(Stored entries)
-- -- --

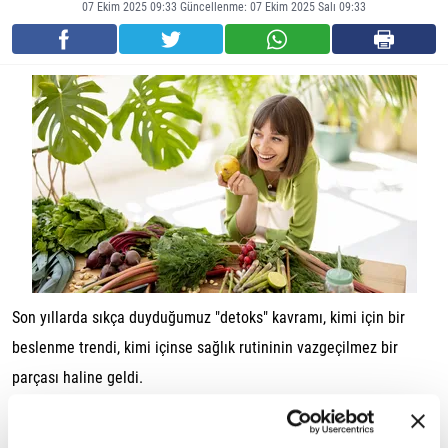
07 Ekim 2025 09:33 Güncellenme: 07 Ekim 2025 Salı 09:33
Son yıllarda sıkça duyduğumuz "detoks" kavramı, kimi için bir
beslenme trendi, kimi içinse sağlık rutininin vazgeçilmez bir
parçası haline geldi.
Peki detoks aslında nedir ve gerçekten yapılması gerekir mi?
Detoks, vücudun toksinlerden arınmasını, sindirim ve bağışıklık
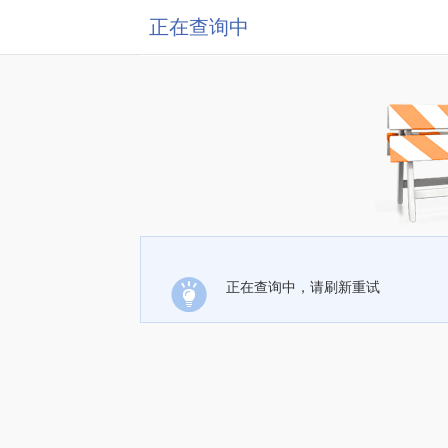
正在查询中
正在查询中，请刷新重试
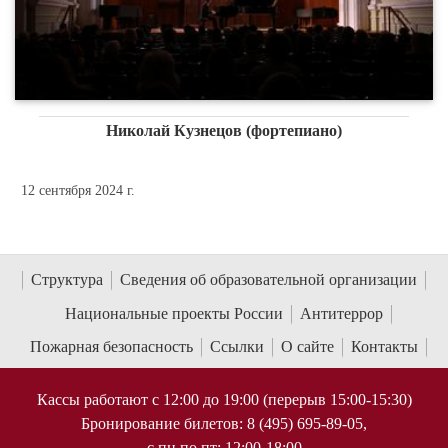
Николай Кузнецов (фортепиано)
12 сентября 2024 г.
Структура
Сведения об образовательной организации
Национальные проекты России
Антитеррор
Пожарная безопасность
Ссылки
О сайте
Контакты
Кассы работают с 12:00 до 19:00 (перерыв 15:00-15:30)
Бронирование билетов: 8 (495) 695-89-05,
с пн по пт; 12:00-18:00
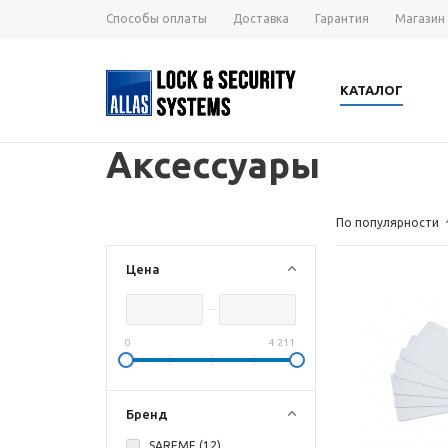
Способы оплаты
Доставка
Гарантия
Магазин
КАТАЛОГ
Аксессуары
По популярности
Цена
0
4 211
Бренд
SAREME (
12
)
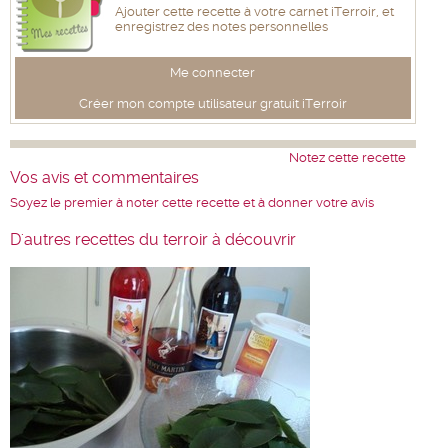
Ajouter cette recette à votre carnet iTerroir, et
enregistrez des notes personnelles
Me connecter
Créer mon compte utilisateur gratuit iTerroir
Notez cette recette
Vos avis et commentaires
Soyez le premier à noter cette recette et à donner votre avis
D'autres recettes du terroir à découvrir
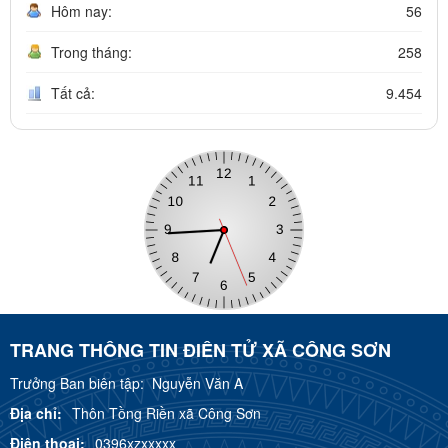
Hôm nay:
56
Trong tháng:
258
Tất cả:
9.454
TRANG THÔNG TIN ĐIÊN TỬ XÃ CÔNG SƠN
Trưởng Ban biên tập:
Nguyễn Văn A
Địa chỉ:
Thôn Tồng Riền xã Công Sơn
Điện thoại:
0396xzxxxxx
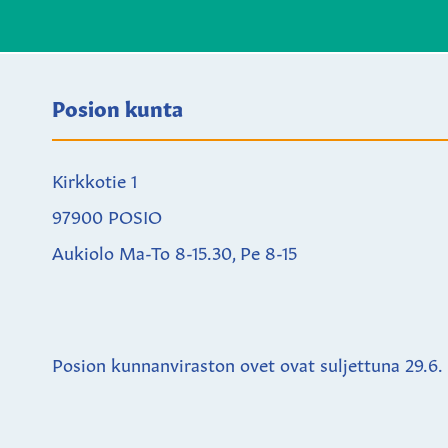
Posion kunta
Kirkkotie 1
97900 POSIO
Aukiolo Ma-To 8-15.30, Pe 8-15
Posion kunnanviraston ovet ovat suljettuna
29.6.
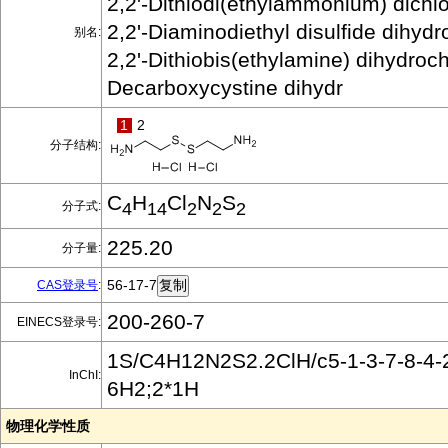
2,2'-Dithiodi(ethylammonium) dichlo
2,2'-Diaminodiethyl disulfide dihydr
别名:
2,2'-Dithiobis(ethylamine) dihydroch
Decarboxycystine dihydr
1
2
分子结构:
C
H
Cl
N
S
分子式:
4
14
2
2
2
225.20
分子量:
56-17-7
CAS登录号
:
200-260-7
EINECS登录号:
1S/C4H12N2S2.2ClH/c5-1-3-7-8-4-2
InChI:
6H2;2*1H
物理化学性质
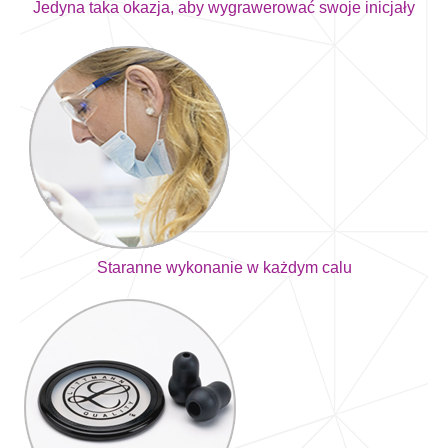
Jedyna taka okazja, aby wygrawerować swoje inicjały
Staranne wykonanie w każdym calu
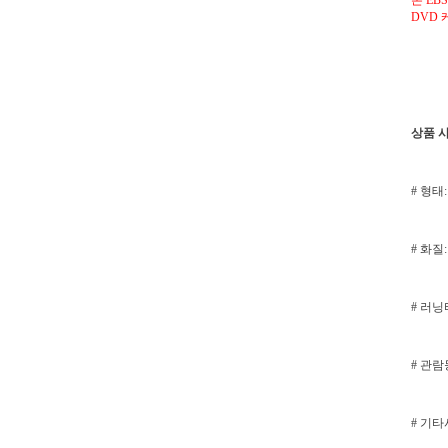
본 EB
DVD 
상품 
# 형태:
# 화질: 
# 러닝타
# 관
# 기타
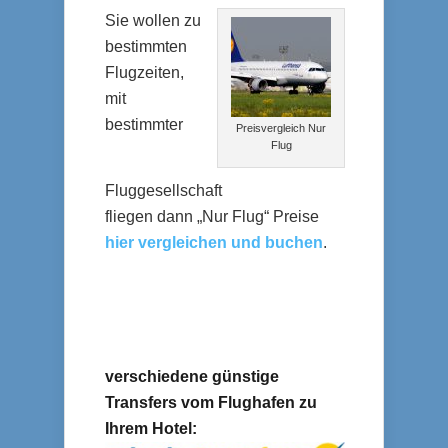
Sie wollen zu
bestimmten
Flugzeiten,
mit
bestimmter
Preisvergleich Nur
Flug
Fluggesellschaft
fliegen dann „Nur Flug“ Preise
hier vergleichen und buchen
.
verschiedene günstige
Transfers vom Flughafen zu
Ihrem Hotel:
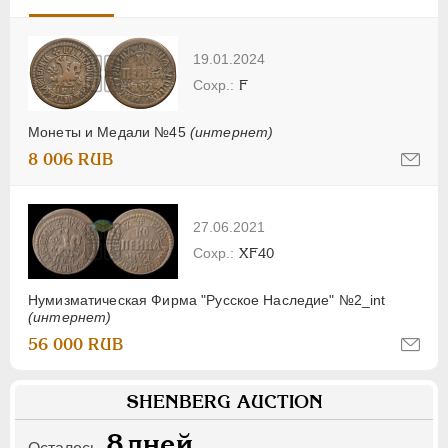
19.01.2024
F
Монеты и Медали №45
(интернет)
8 006 RUB
27.06.2021
XF40
Нумизматическая Фирма "Русское Наследие" №2_int
(интернет)
56 000 RUB
SHENBERG AUCTION
8
дней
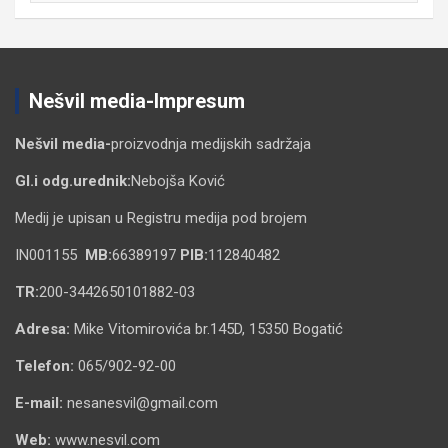
Nešvil media-Impresum
Nešvil media-
proizvodnja medijskih sadržaja
Gl.i odg.urednik:
Nebojša Ković
Medij je upisan u Registru medija pod brojem
IN001155
MB:
66389197
PIB:
112840482
TR:
200-3442650101882-03
Adresa:
Mike Vitomirovića br.145D, 15350 Bogatić
Telefon:
065/902-92-00
E-mail:
nesanesvil@gmail.com
Web:
www.nesvil.com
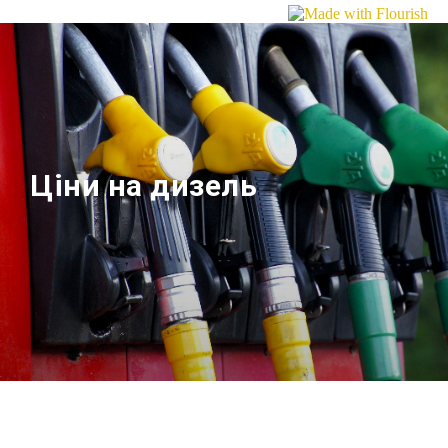
Ціни на дизель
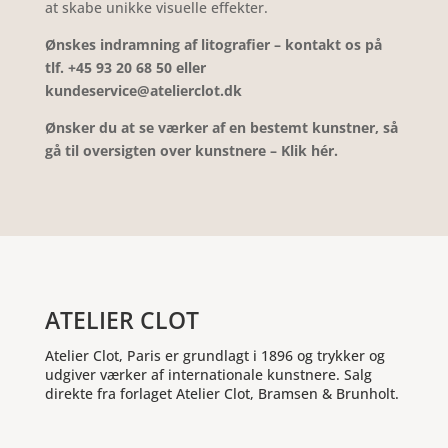
at skabe unikke visuelle effekter.
Ønskes indramning af litografier – kontakt os på
tlf. +45 93 20 68 50 eller
kundeservice@atelierclot.dk
Ønsker du at se værker af en bestemt kunstner, så
gå til oversigten over kunstnere – Klik hér.
ATELIER CLOT
Atelier Clot, Paris er grundlagt i 1896 og trykker og
udgiver værker af internationale kunstnere. Salg
direkte fra forlaget Atelier Clot, Bramsen & Brunholt.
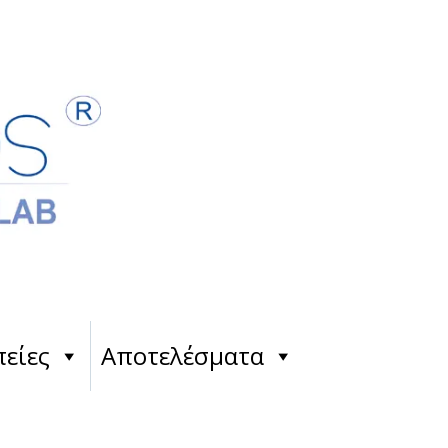
είες
Αποτελέσματα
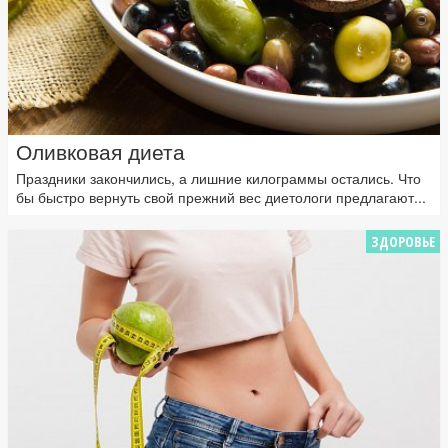
Оливковая диета
Праздники закончились, а лишние килограммы остались. Что
бы быстро вернуть свой прежний вес диетологи предлагают...
ЗДОРОВЬЕ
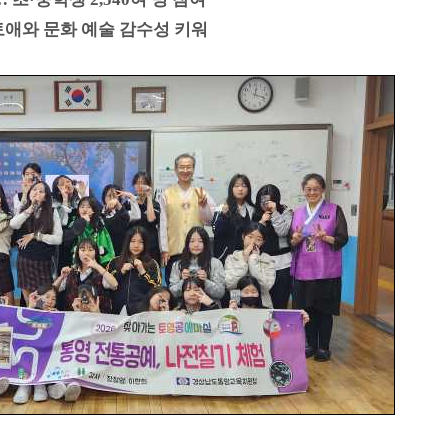
토애와 문화 예술 감수성 키워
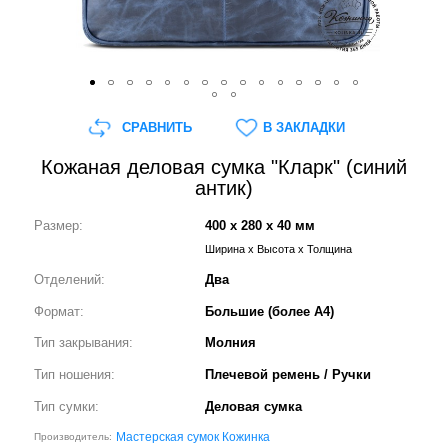
СРАВНИТЬ
В ЗАКЛАДКИ
Кожаная деловая сумка "Кларк" (синий
антик)
Размер:
400 x 280 x 40 мм
Ширина x Высота x Толщина
Отделений:
Два
Формат:
Большие (более А4)
Тип закрывания:
Молния
Тип ношения:
Плечевой ремень / Ручки
Тип сумки:
Деловая сумка
Мастерская сумок Кожинка
Производитель:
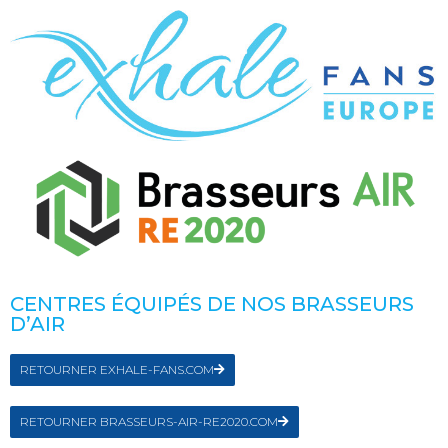
CENTRES ÉQUIPÉS DE NOS BRASSEURS
D’AIR
RETOURNER EXHALE-FANS.COM
RETOURNER BRASSEURS-AIR-RE2020.COM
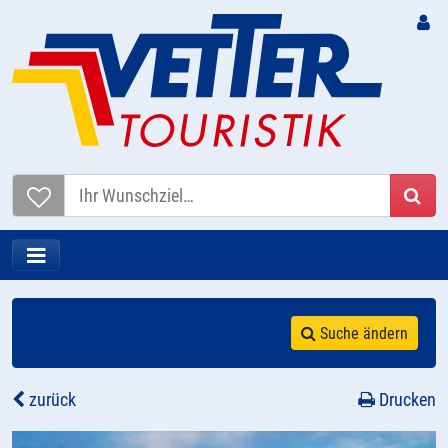
Suc
Suche ändern
zurück
Drucken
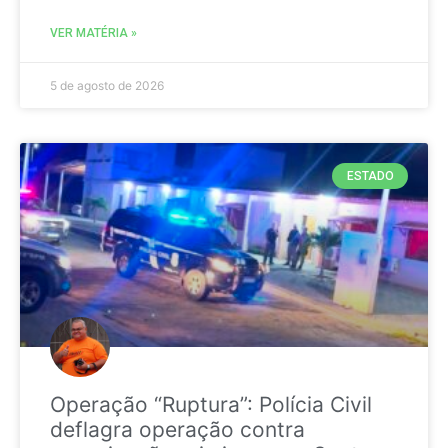
VER MATÉRIA »
5 de agosto de 2026
ESTADO
Operação “Ruptura”: Polícia Civil
deflagra operação contra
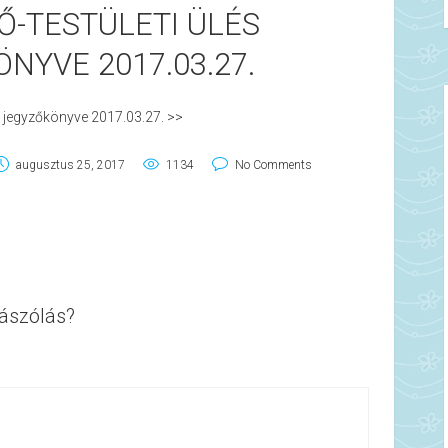
Ő-TESTÜLETI ÜLÉS
NYVE 2017.03.27.
és jegyzőkönyve 2017.03.27. >>
augusztus 25, 2017
1134
No Comments
ászólás?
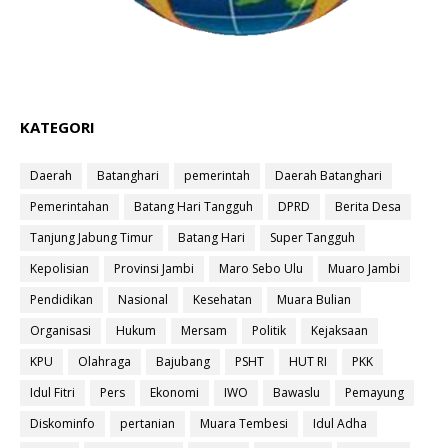
KATEGORI
Daerah
Batanghari
pemerintah
Daerah Batanghari
Pemerintahan
Batang Hari Tangguh
DPRD
Berita Desa
Tanjung Jabung Timur
Batang Hari
Super Tangguh
Kepolisian
Provinsi Jambi
Maro Sebo Ulu
Muaro Jambi
Pendidikan
Nasional
Kesehatan
Muara Bulian
Organisasi
Hukum
Mersam
Politik
Kejaksaan
KPU
Olahraga
Bajubang
PSHT
HUT RI
PKK
Idul Fitri
Pers
Ekonomi
IWO
Bawaslu
Pemayung
Diskominfo
pertanian
Muara Tembesi
Idul Adha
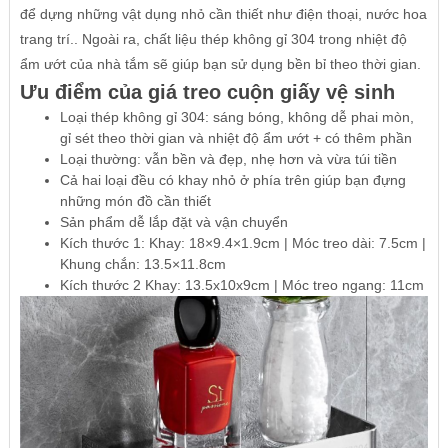
để dựng những vật dụng nhỏ cần thiết như điện thoại, nước hoa
trang trí.. Ngoài ra, chất liệu thép không gỉ 304 trong nhiệt độ
ẩm ướt của nhà tắm sẽ giúp bạn sử dụng bền bỉ theo thời gian.
Ưu điểm của giá treo cuộn giấy vệ sinh
Loại thép không gỉ 304: sáng bóng, không dễ phai mòn,
gỉ sét theo thời gian và nhiệt độ ẩm ướt + có thêm phần
Loại thường: vẫn bền và đẹp, nhẹ hơn và vừa túi tiền
Cả hai loại đều có khay nhỏ ở phía trên giúp bạn đựng
những món đồ cần thiết
Sản phẩm dễ lắp đặt và vận chuyển
Kích thước 1: Khay: 18×9.4×1.9cm | Móc treo dài: 7.5cm |
Khung chắn: 13.5×11.8cm
Kích thước 2 Khay: 13.5x10x9cm | Móc treo ngang: 11cm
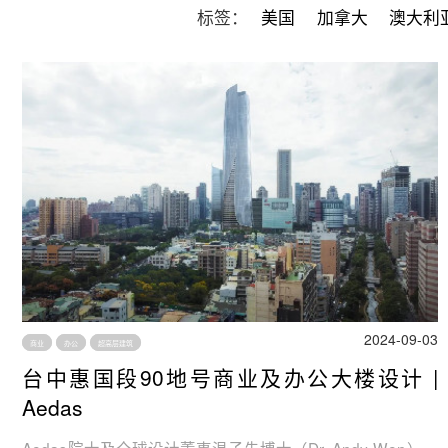
标签：
美国
加拿大
澳大利
2024-09-03
商业
办公
超高层建筑
台中惠国段90地号商业及办公大楼设计 |
Aedas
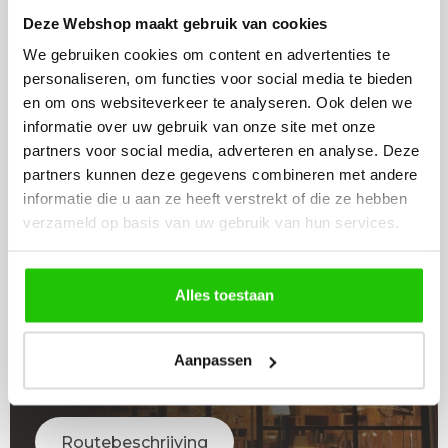
Beschikbaar
Deze Webshop maakt gebruik van cookies
In winkelwagen
We gebruiken cookies om content en advertenties te
personaliseren, om functies voor social media te bieden
en om ons websiteverkeer te analyseren. Ook delen we
informatie over uw gebruik van onze site met onze
partners voor social media, adverteren en analyse. Deze
partners kunnen deze gegevens combineren met andere
LICHT
informatie die u aan ze heeft verstrekt of die ze hebben
ADVIES
verzameld op basis van uw gebruik van hun services.
Raadpleeg adviseur
Alles toestaan
WINKEL
Aanpassen
BEZOEKEN
Routebeschrijving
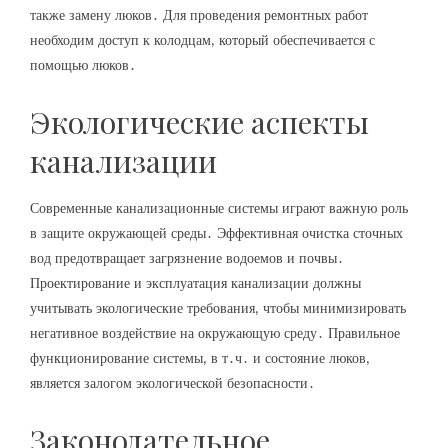
также замену люков․ Для проведения ремонтных работ
необходим доступ к колодцам‚ который обеспечивается с
помощью люков․
Экологические аспекты
канализации
Современные канализационные системы играют важную роль
в защите окружающей среды․ Эффективная очистка сточных
вод предотвращает загрязнение водоемов и почвы․
Проектирование и эксплуатация канализации должны
учитывать экологические требования‚ чтобы минимизировать
негативное воздействие на окружающую среду․ Правильное
функционирование системы‚ в т․ч․ и состояние люков‚
является залогом экологической безопасности․
Законодательное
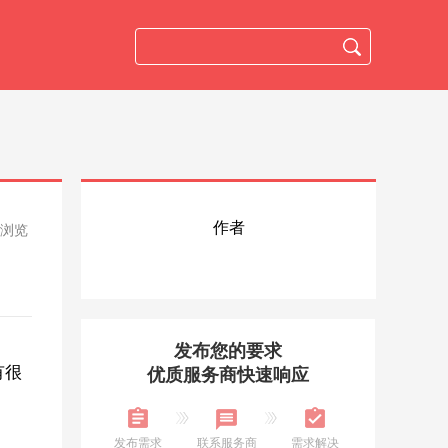
作者
人浏览
发布您的要求
有很
优质服务商快速响应
发布需求
联系服务商
需求解决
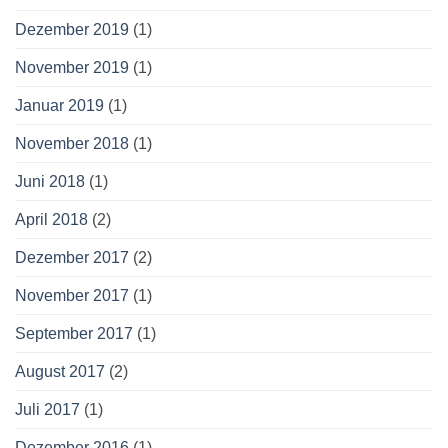
Dezember 2019
(1)
November 2019
(1)
Januar 2019
(1)
November 2018
(1)
Juni 2018
(1)
April 2018
(2)
Dezember 2017
(2)
November 2017
(1)
September 2017
(1)
August 2017
(2)
Juli 2017
(1)
Dezember 2016
(1)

-- -- --

WHAT YOU SHOULD DO — Which lines of the records above contain the word "partners"? Copy each of them.

TASK ANSWER —
partners voor social media, adverteren en analyse. Deze
partners kunnen deze gegevens combineren met andere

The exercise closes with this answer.